Koltuklar,üç ayaklı tek ayaklı koltuklar,
Koltuklar,beş ayaklı,dört ayaklı koltuklar,
Koltuklar,çift ayaklı,kıl ayaklı koltuklar...
Taçlar,tahtlar,saraylar,ünler,şanlar,unvanlar,
Tanklar,toplar,füzeler,kruvazörler,uçaklar...
Konferanslar,paneller,telefonlar,nutuklar,
Ucuz kahramanlıklar,tumturaklı yalanlar,
Anlamsız senaryolar,gönüllü figüranlar!
Egoların tutsak cüce megalomanlar!
RAHMAN’ı hiç hesaba katmayan kakavanlar,
Ömürleri boyunca havanda su dövenler,
Mükellef ziyafetler,obez üstü obezler!
Düşündüğünü sanan akılsız,fikirsizler!
Ömür boyu bitmeyen,tükenmeyen emeller!
Dengesiz,kaypak,bencil,zırcahil allameler!
Güvercinler peşinden şahinler uçuranlar,
Olmayacak hayaller peşinde(n) koşturanlar!,
Koltukları uğruna nice canlar yakanlar,(...canlar yakan zalimler!)
Ordan inmemek için her yola baş vuranlar!
Ama bir gün mutlaka paldır,küldür inerler,
Elinden oyuncağı alınmış çocuklardan,
Sudan çıkmış balıktan beter hale düşerler!
(Negatif puanlarla dolmuş taşmıştır Defter!.)
Nerde kalmıştır çalım atışlar,cicim yıllar?
Artık utanç,pişmanlık,korku günleri başlar!

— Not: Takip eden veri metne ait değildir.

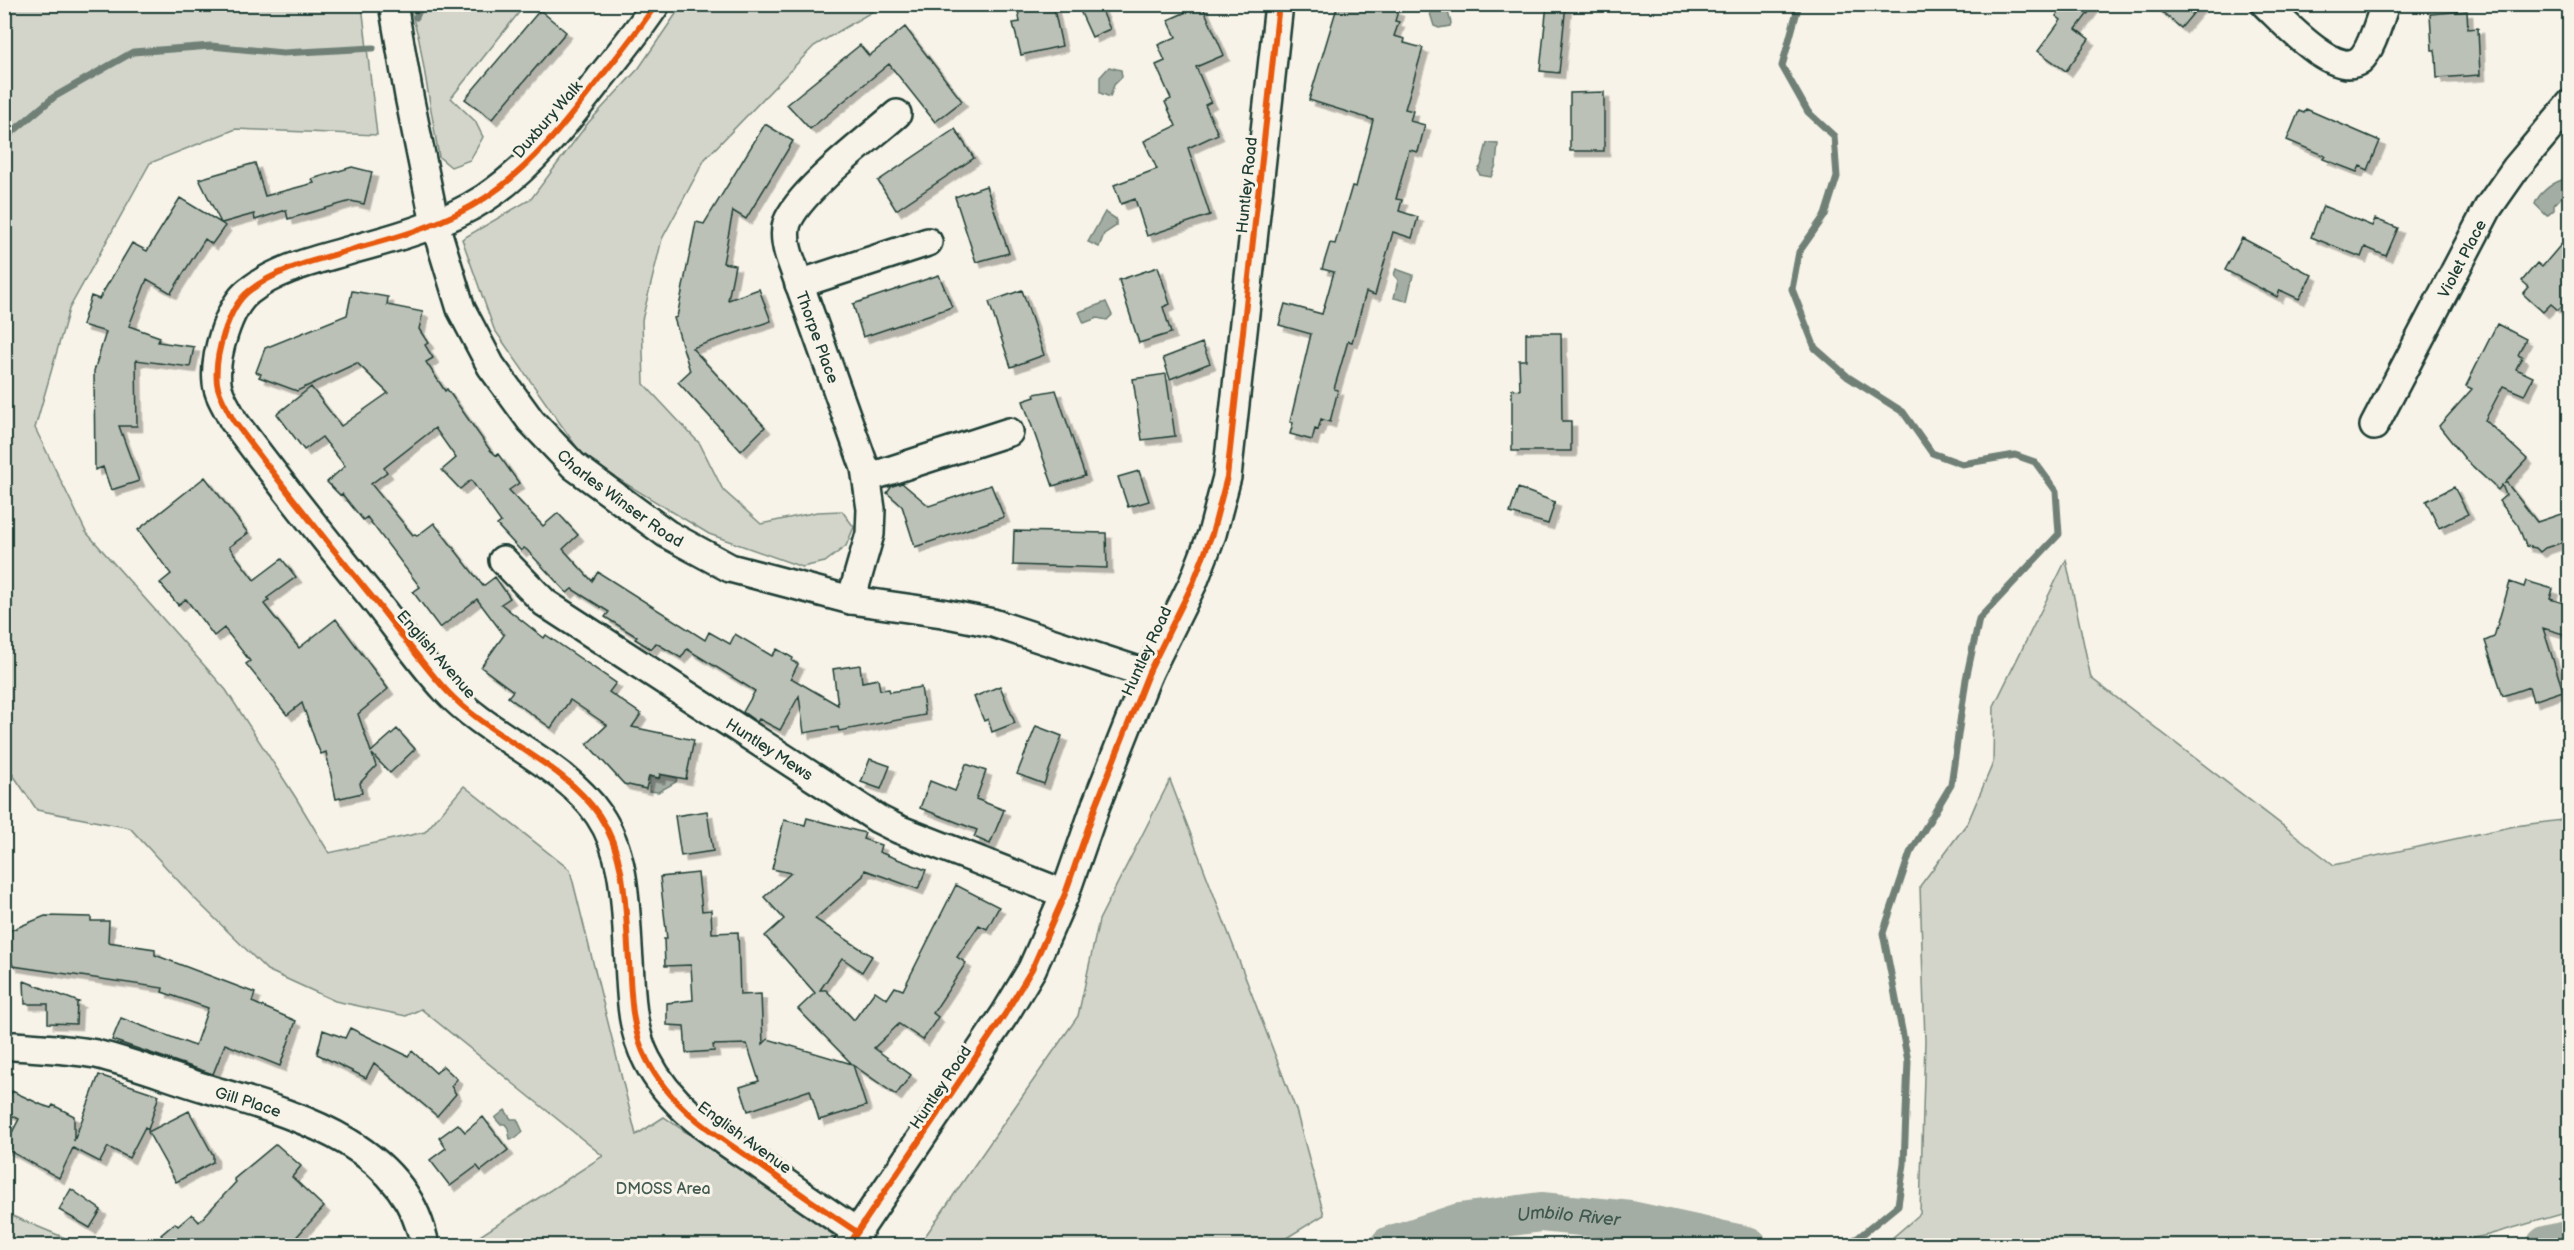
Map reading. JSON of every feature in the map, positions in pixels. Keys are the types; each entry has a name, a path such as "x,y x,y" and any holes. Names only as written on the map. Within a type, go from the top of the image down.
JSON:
{"street":[{"name":"Charles Winser Road","path":"393,4 435,224 460,309 491,366 531,421 574,466 667,534 730,568 851,600 993,623 1148,674"},
{"name":"Duxbury Walk","path":"435,224 460,213 487,196 527,164 575,111 656,4"},
{"name":"Huntley Road","path":"852,1239 1005,1014 1032,969 1065,894 1096,805 1148,674 1193,583 1212,534 1227,477 1279,4"},
{"path":"2265,4 2328,59 2350,64 2359,61 2365,54 2385,4"},
{"name":"Violet Place","path":"2374,426 2488,208 2516,168 2570,104"},
{"name":"Thorpe Place","path":"851,600 870,534 867,478 799,284 786,241 786,224 810,190 897,114"},
{"name":"English Avenue","path":"435,224 307,262 269,277 246,293 230,317 219,350 217,384 233,420 447,691 495,733 562,776 586,797 600,817 611,836 623,882 632,1009 637,1034 646,1059 661,1083 684,1110 852,1239"},
{"path":"799,284 928,242"},
{"path":"867,478 1009,432"},
{"name":"Huntley Mews","path":"503,560 545,603 878,819 898,829 1065,894"},
{"name":"Gill Place","path":"14,1046 96,1054 277,1110 317,1126 369,1156 393,1178 410,1200 421,1223 425,1245"}],"green space":[{"name":"DMOSS Area","path":"4,5 362,5 377,135 236,129 150,163 69,309 35,428 86,532 226,690 329,853 425,832 464,786 570,870 636,1135 664,1117 836,1237 830,1245 466,1245 603,1156 421,1009 406,1016 335,1001 267,970 194,898 130,828 37,810 5,763"},
{"path":"409,5 525,5 451,98 475,121 483,137 470,160 451,167 439,157 419,39"},
{"path":"682,5 880,5 814,46 705,159 662,239 642,320 644,384 700,444 723,490 761,524 817,512 842,511 854,527 846,546 825,562 802,567 709,534 585,459 494,329 462,239 531,199 588,123 639,68"},
{"path":"2066,560 2091,678 2334,865 2515,826 2569,819 2569,1212 2488,1235 2434,1246 1884,1245 1920,1214 1925,1041 1920,886 1968,822 1993,763 1994,706"},
{"path":"1170,780 1296,1110 1324,1215 1275,1245 919,1245 1078,1016 1099,920"},
{"path":"5,1213 82,1245 5,1245"}],"shaded area":[{"path":"1433,4 1446,5 1450,26 1439,28 1434,26 1430,13"},
{"path":"1109,67 1121,70 1122,77 1114,85 1110,97 1100,93 1100,77"},
{"path":"1487,143 1498,144 1496,165 1491,177 1480,175 1478,170"},
{"path":"2562,180 2568,190 2547,216 2535,204 2546,189"},
{"path":"1105,212 1116,219 1116,226 1104,234 1099,247 1088,242"},
{"path":"1396,269 1413,275 1407,301 1394,298 1398,280 1394,275"},
{"path":"1106,302 1112,315 1107,320 1097,318 1084,323 1079,312"},
{"path":"662,775 677,778 676,782 658,792 649,791 650,777 659,779"},
{"path":"505,1110 511,1119 517,1119 523,1132 516,1138 510,1139 508,1128 495,1118"}],"building":[{"path":"1017,4 1053,4 1062,46 1021,55 1013,23 1020,22"},
{"path":"1077,4 1099,4 1110,29 1092,37"},
{"path":"1338,4 1375,4 1398,11 1395,21 1399,22 1394,36 1405,39 1404,43 1423,48 1405,109 1413,111 1410,121 1425,125 1418,152 1409,150 1396,199 1402,200 1399,211 1418,217 1412,238 1393,232 1375,295 1366,292 1352,342 1348,341 1334,389 1338,390 1330,422 1321,419 1312,440 1290,434 1293,423 1290,422 1311,334 1279,325 1285,304 1322,314 1334,272 1322,269 1330,243 1335,244 1352,186 1356,187 1373,120 1309,100"},
{"path":"1547,4 1566,4 1559,73 1540,71"},
{"path":"2064,4 2095,4 2076,29 2089,39 2066,71 2038,51 2061,20 2056,16"},
{"path":"2153,4 2201,4 2181,28"},
{"path":"1202,5 1224,55 1196,67 1211,102 1205,105 1218,134 1188,148 1210,215 1147,236 1135,199 1121,204 1114,185 1157,169 1144,141 1176,126 1165,102 1171,99 1156,65 1165,61 1158,45 1176,37 1168,20"},
{"path":"540,10 566,32 492,119 465,99"},
{"path":"2467,11 2468,29 2478,28 2480,75 2437,78 2435,50 2432,50 2430,14"},
{"path":"905,27 962,101 935,122 889,64 810,129 787,104 860,45 869,56"},
{"path":"1604,92 1604,151 1570,151 1570,93"},
{"path":"2306,109 2380,141 2368,170 2360,166 2357,172 2323,159 2325,156 2287,140 2299,111 2304,113"},
{"path":"765,124 793,141 746,219 733,211 723,263 735,265 728,300 759,289 771,321 692,348 765,427 741,451 678,382 690,371 674,318 677,317 696,222 704,224"},
{"path":"955,129 974,158 896,210 878,181"},
{"path":"255,163 265,196 314,183 312,179 352,167 372,172 364,204 351,201 288,219 286,210 255,220 254,214 222,223 225,226 212,244 205,239 171,293 147,279 129,326 160,337 158,342 194,347 190,367 136,360 137,426 119,426 139,481 111,490 103,467 95,470 94,371 106,332 82,325 91,296 99,299 132,243 147,251 180,198 221,223 199,179"},
{"path":"986,186 1009,253 976,262 955,197"},
{"path":"2323,206 2372,226 2375,219 2398,228 2386,256 2365,247 2361,257 2311,237"},
{"path":"2570,234 2570,297 2558,310 2551,304 2543,312 2523,294 2529,287 2522,281 2537,263 2542,267"},
{"path":"2242,238 2312,275 2299,299 2280,290 2277,297 2225,270"},
{"path":"1158,267 1170,304 1163,307 1171,333 1139,343 1119,280"},
{"path":"939,275 952,307 863,337 853,304"},
{"path":"1022,290 1044,355 1011,367 989,302"},
{"path":"352,291 388,297 387,305 423,312 419,329 428,343 425,345 433,358 426,362 490,450 498,454 519,483 509,490 543,526 558,513 578,535 563,549 592,581 598,572 705,640 709,632 730,644 735,634 772,656 777,649 793,658 792,661 798,664 791,678 838,705 833,669 860,665 862,682 878,679 880,690 889,689 890,692 921,687 925,715 839,731 838,727 804,733 799,696 780,730 759,719 757,722 743,712 755,691 687,649 681,658 656,643 651,649 635,639 637,637 605,617 609,612 572,589 567,593 527,550 524,548 521,551 497,525 501,522 471,480 460,489 442,470 456,458 435,428 384,468 387,472 371,484 413,535 417,536 434,523 483,586 495,577 510,598 501,604 544,638 546,635 616,683 609,692 641,714 632,727 694,740 686,779 660,774 659,778 649,776 646,789 624,784 587,744 607,725 570,700 551,728 508,697 513,691 481,667 504,635 477,599 440,628 413,592 420,587 367,517 363,520 342,494 340,495 327,482 345,466 322,437 304,450 277,414 311,387 341,426 388,393 357,363 297,391 259,377 261,374 256,372 265,348 347,315"},
{"path":"2497,324 2526,339 2518,355 2522,357 2516,369 2533,377 2524,395 2503,386 2485,420 2527,459 2504,484 2506,482 2537,522 2570,511 2570,540 2545,548 2540,552 2536,548 2526,546 2518,525 2499,501 2506,495 2502,485 2498,490 2466,460 2439,426 2472,389 2466,386"},
{"path":"1526,333 1561,333 1562,421 1571,421 1571,451 1512,451 1512,389 1520,390 1519,360 1526,360"},
{"path":"1202,343 1210,363 1170,379 1163,358"},
{"path":"1166,374 1175,436 1142,440 1133,379"},
{"path":"1056,390 1085,476 1053,486 1023,401 1035,397 1034,394"},
{"path":"1139,471 1149,501 1128,507 1118,477"},
{"path":"205,477 248,533 229,547 254,580 282,559 296,577 267,598 269,600 264,604 299,648 336,619 388,689 358,714 371,752 397,729 415,749 390,773 372,754 376,766 360,783 362,793 336,799 326,752 321,754 302,703 287,715 246,664 250,661 224,628 214,636 186,599 178,605 160,583 171,574 138,530"},
{"path":"902,483 929,506 991,485 1004,517 915,547 902,506 887,493 892,486"},
{"path":"2454,487 2468,514 2439,528 2426,501"},
{"path":"1518,488 1555,502 1548,524 1510,513"},
{"path":"1014,531 1106,533 1107,568 1013,565"},
{"path":"2526,581 2553,589 2550,599 2570,605 2570,636 2543,628 2563,691 2533,701 2529,687 2503,696 2485,641 2494,637 2510,582 2524,587"},
{"path":"1000,686 1015,723 992,732 988,719 984,721 974,697"},
{"path":"1036,726 1062,736 1044,784 1017,774"},
{"path":"870,759 890,766 881,789 861,782"},
{"path":"966,764 986,771 976,799 1004,810 990,844 974,837 977,830 920,808 930,781 955,791"},
{"path":"707,811 713,851 681,856 675,816"},
{"path":"807,818 865,833 863,839 881,845 879,852 926,870 918,889 865,870 863,876 815,919 872,956 862,972 842,958 820,990 826,990 854,1020 875,991 887,999 895,987 903,990 956,885 999,907 987,929 979,925 957,957 966,963 933,1013 938,1017 923,1040 899,1024 874,1048 911,1075 896,1095 853,1065 866,1106 819,1120 810,1090 748,1111 740,1087 759,1081 747,1044 713,1045 714,1051 686,1053 684,1026 667,1025 667,1003 693,1000 691,965 665,966 664,939 667,939 660,877 698,873 702,911 711,910 712,933 738,932 740,995 761,994 763,1044 768,1039 852,1064 798,1009 815,993 765,936 784,919 764,897 791,873 772,869 784,820 805,825"},
{"path":"45,916 91,917 91,921 109,921 108,942 155,949 155,955 255,993 252,1002 296,1021 280,1066 225,1044 213,1074 112,1040 121,1018 195,1046 208,1008 162,992 163,988 13,966 4,944 4,933"},
{"path":"24,981 79,1002 77,1003 76,1024 48,1023 48,1004 25,1004"},
{"path":"350,1028 408,1056 412,1051 436,1073 443,1066 457,1079 451,1086 456,1094 437,1116 374,1063 366,1078 317,1054 323,1030 345,1038"},
{"path":"99,1075 159,1095 148,1130 145,1127 129,1158 108,1147 100,1162 73,1148 59,1178 4,1148 19,1119 4,1111 4,1105 12,1091 42,1105 51,1108 53,1105 74,1116 74,1141"},
{"path":"189,1111 213,1155 213,1162 176,1182 148,1132"},
{"path":"483,1117 508,1150 481,1171 477,1166 450,1186 430,1160 446,1148 439,1138 458,1124 465,1132"},
{"path":"276,1144 301,1166 292,1177 324,1207 289,1245 154,1245 163,1238 161,1235 175,1223 178,1226 192,1214 199,1222 236,1182 234,1179"},
{"path":"71,1189 101,1210 90,1228 59,1210"}],"waterway":[{"path":"416,17 422,4"},
{"path":"1799,4 1782,66 1808,112 1834,136 1837,177 1825,215 1799,252 1792,289 1815,348 1848,377 1903,412 1932,453 1962,464 2015,455 2035,462 2056,491 2059,534 1979,619 1966,679 1951,785 1910,853 1883,933 1908,1061 1904,1164 1898,1205 1859,1237 1843,1246"},
{"path":"4,139 54,97 133,52 211,46 283,53 373,48"},
{"name":"Umbilo River","path":"1390,1246 1460,1223 1541,1212 1631,1221 1747,1246"},
{"name":"Umbilo River","path":"2546,1246 2570,1240"}],"cycle path":[{"path":"656,4 548,142 518,172 485,198 421,229 286,270 249,291 235,308 224,333 218,360 217,383 221,397 233,420 437,680 484,723 566,780 584,796 599,815 615,849 620,867 625,905 631,999 638,1037 647,1060 669,1093 696,1120 712,1132 857,1232"},
{"path":"848,1246 1005,1014 1032,969 1065,894 1096,805 1148,674 1193,583 1212,534 1227,477 1279,4"}]}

Maskelerle,tekkeler düşmüş,kel görünmüştür!
Alkışlar bıçak gibi kesilmiş,dev meydanlar
Sessizliğe bürünmüş,defterler dürülmüştür!
Bu sanal dünyada hiç bitmeyecek sanılan
Gösterişler,görkemler sönmüş köze dönmüştür!
Arsızlık,kurnazlıkla parsayı toplayanlar,
Zamanı geldiğinde kurulacak Divan’da
Onları fidye diye vererek kurtulurlar!
Yaptıkları kar kalmış olarak yanlarına,
Yerinde yeller esen ol saltanatlarına
Yeniden kavuşurlar,mutluluktan uçarlar!
Sonsuz bir yaşam başlar köşklerde,saraylarda!
(Alev bahçelerinin varisleri olurlar,
Cahim saraylarının sefasını sürerler!!!)
Halkıyla bağlarını her zaman sağlam tutan,
Devletini hikmetle,adaletle,şefkatle,
Bilgiyle,bilgelikle,üstün bir liyakatle,
Doğrulukla yöneten devlet adamlarına
Ne denilebilir ki,gıpta etmekten başka.(...takdir...)
Onlar için dünyada/ahirette en güzel
Makamlar,armağanlar,hiç solmayan bahçeler,
Tükenmeyen nimetler,onurlar,özgürlükler
Hazırlanmıştır sonsuz cömertlik kaynağından,
Sonsuz hazinelerin sahibinden,Rezzak’tan. (*)
***
23-27 Muharrem 1442//11-15 Eylül 2020
______________________________________________________________
(*): REZZAK; ALLAH(CC)’ın kutlu isimlerinden.Her çeşit rızkı
daima veren.Yarattığı rızkı yarattıklarına her daim dağıtan.